The U.S. government said Friday it is taking additional security measures after seizing two explosive packages packed aboard cargo jets, which could mean more hassle for travelers this weekend.
Even though the packages addressed to Chicago-area synagogues were on cargo jets, airline passengers will see stepped-up security, too. Federal officials warned that they were not assuming that the two packages they found were the end of the attack.
The Department of Homeland Security said it has "taken a number of steps to enhance security," some visible, some not.
It said travelers should expect "heightened cargo screening and additional security at airports" including the detection of trace amounts of explosives, bomb-sniffing dogs, and pat-downs.
Delta Air Lines Inc. confirmed that it is increasing security in response to the incident, though it didn't provide details.
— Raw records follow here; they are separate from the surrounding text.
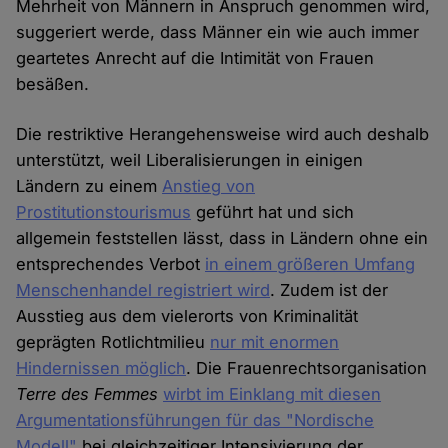
Mehrheit von Männern in Anspruch genommen wird,
suggeriert werde, dass Männer ein wie auch immer
geartetes Anrecht auf die Intimität von Frauen
besäßen.
Die restriktive Herangehensweise wird auch deshalb
unterstützt, weil Liberalisierungen in einigen
Ländern zu einem
Anstieg von
Prostitutionstourismus
geführt hat und sich
allgemein feststellen lässt, dass in Ländern ohne ein
entsprechendes Verbot
in einem größeren Umfang
Menschenhandel registriert wird
. Zudem ist der
Ausstieg aus dem vielerorts von Kriminalität
geprägten Rotlichtmilieu
nur mit enormen
Hindernissen möglich
. Die Frauenrechtsorganisation
Terre des Femmes
wirbt im Einklang mit diesen
Argumentationsführungen für das "Nordische
Modell"
bei gleichzeitiger Intensivierung der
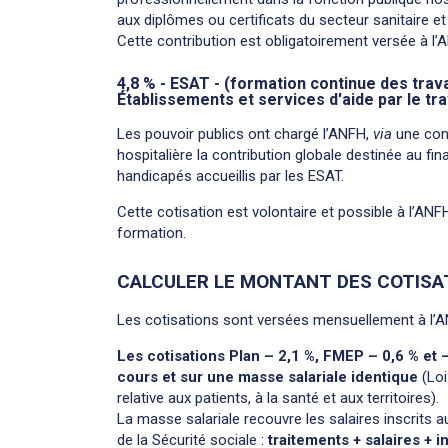
aux diplômes ou certificats du secteur sanitaire et s
Cette contribution est obligatoirement versée à l’
4,8 % - ESAT - (formation continue des trav
Établissements et services d'aide par le tra
Les pouvoir publics ont chargé l’ANFH,
via
une conv
hospitalière la contribution globale destinée au fi
handicapés accueillis par les ESAT.
Cette cotisation est volontaire et possible à l’AN
formation.
CALCULER LE MONTANT DES COTISA
Les cotisations sont versées mensuellement à l’AN
Les cotisations Plan – 2,1 %, FMEP – 0,6 % et 
cours et sur une masse salariale identique
(Loi
relative aux patients, à la santé et aux territoires).
La masse salariale recouvre les salaires inscrits a
de la Sécurité sociale :
traitements + salaires +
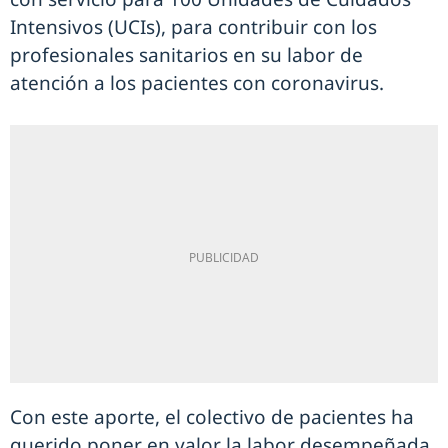
Intensivos (UCIs), para contribuir con los
profesionales sanitarios en su labor de
atención a los pacientes con coronavirus.
Con este aporte, el colectivo de pacientes ha
querido poner en valor la labor desempeñada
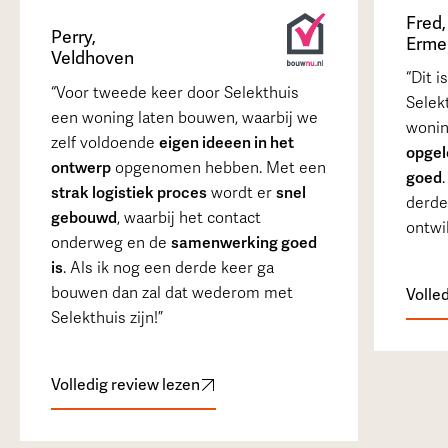
Fred
Perry
,
Erme
Veldhoven
Dit i
Voor tweede keer door Selekthuis
Selek
een woning laten bouwen, waarbij we
wonin
zelf voldoende
eigen ideeen in het
opgel
ontwerp
opgenomen hebben. Met een
goed
strak logistiek proces
wordt er
snel
derde
gebouwd
, waarbij het contact
ontwi
onderweg en de
samenwerking goed
is
. Als ik nog een derde keer ga
bouwen dan zal dat wederom met
Volle
Selekthuis zijn!
Volledig review lezen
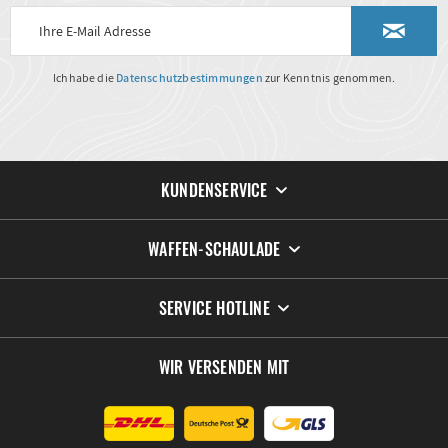
Ich habe die
Datenschutzbestimmungen
zur Kenntnis genommen.
KUNDENSERVICE
WAFFEN-SCHAULADE
SERVICE HOTLINE
WIR VERSENDEN MIT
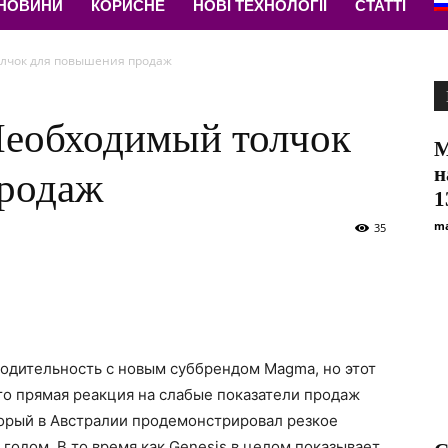
 НОВИНИ
КОРИСНЕ
НОВІ ТЕХНОЛОГІЇ
СТАТТІ
олчок для повышения продаж
Необходимый толчок
М
н
родаж
1
ma
35
водительность с новым суббрендом Magma, но этот
Это прямая реакция на слабые показатели продаж
орый в Австралии продемонстрировал резкое
годом. В то время как Genesis в целом показывает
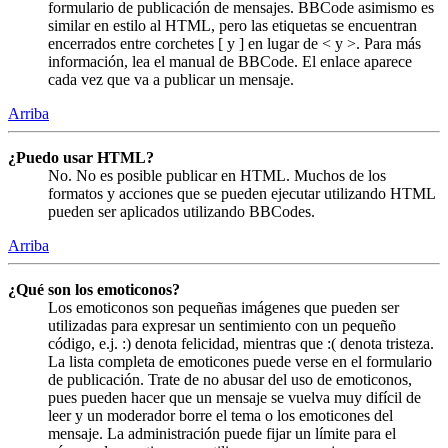
formulario de publicación de mensajes. BBCode asimismo es
similar en estilo al HTML, pero las etiquetas se encuentran
encerrados entre corchetes [ y ] en lugar de < y >. Para más
información, lea el manual de BBCode. El enlace aparece
cada vez que va a publicar un mensaje.
Arriba
¿Puedo usar HTML?
No. No es posible publicar en HTML. Muchos de los
formatos y acciones que se pueden ejecutar utilizando HTML
pueden ser aplicados utilizando BBCodes.
Arriba
¿Qué son los emoticonos?
Los emoticonos son pequeñas imágenes que pueden ser
utilizadas para expresar un sentimiento con un pequeño
código, e.j. :) denota felicidad, mientras que :( denota tristeza.
La lista completa de emoticones puede verse en el formulario
de publicación. Trate de no abusar del uso de emoticonos,
pues pueden hacer que un mensaje se vuelva muy difícil de
leer y un moderador borre el tema o los emoticones del
mensaje. La administración puede fijar un límite para el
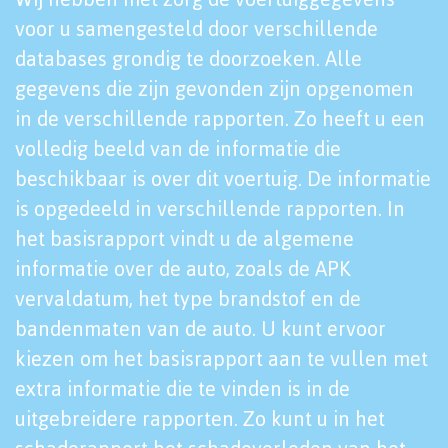
voor u samengesteld door verschillende
databases grondig te doorzoeken. Alle
gegevens die zijn gevonden zijn opgenomen
in de verschillende rapporten. Zo heeft u een
volledig beeld van de informatie die
beschikbaar is over dit voertuig. De informatie
is opgedeeld in verschillende rapporten. In
het basisrapport vindt u de algemene
informatie over de auto, zoals de APK
vervaldatum, het type brandstof en de
bandenmaten van de auto. U kunt ervoor
kiezen om het basisrapport aan te vullen met
extra informatie die te vinden is in de
uitgebreidere rapporten. Zo kunt u in het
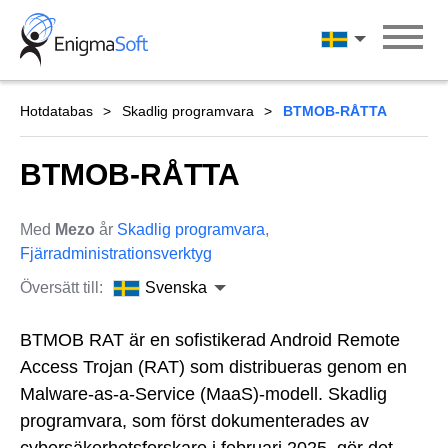
Skip
to
Svenska
content
Hotdatabas
Skadlig programvara
BTMOB-RÅTTA
BTMOB-RÅTTA
Med
Mezo
år
Skadlig programvara
,
Fjärradministrationsverktyg
Översätt till:
Svenska
BTMOB RAT är en sofistikerad Android Remote
Access Trojan (RAT) som distribueras genom en
Malware-as-a-Service (MaaS)-modell. Skadlig
programvara, som först dokumenterades av
cybersäkerhetsforskare i februari 2025, gör det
All airlines carry cargo in the bellies of their passenger planes.
Delta and United Continental Holdings Inc. both said their flights to Dubai and other points in the Middle East would go forward as planned on Saturday.
Over the long run, the incident is not likely to result in any major security changes that passengers will see, said Jim Ramsay, a professor and coordinator of the homeland security program at Embry-Riddle Aeronautical University.
The U.S. has known all along that cargo _ especially cargo from overseas _ is a risk, he said.
"It was possible yesterday. It was discovered today," he said.
The international cooperation that foiled the plot on Friday is a sign that the U.S. is working well with allies to stop attacks. And as long as there is air travel, there will be risk, he said.
"Commerce needs to continue," he said. "Passengers are not at any more risk now than they were before."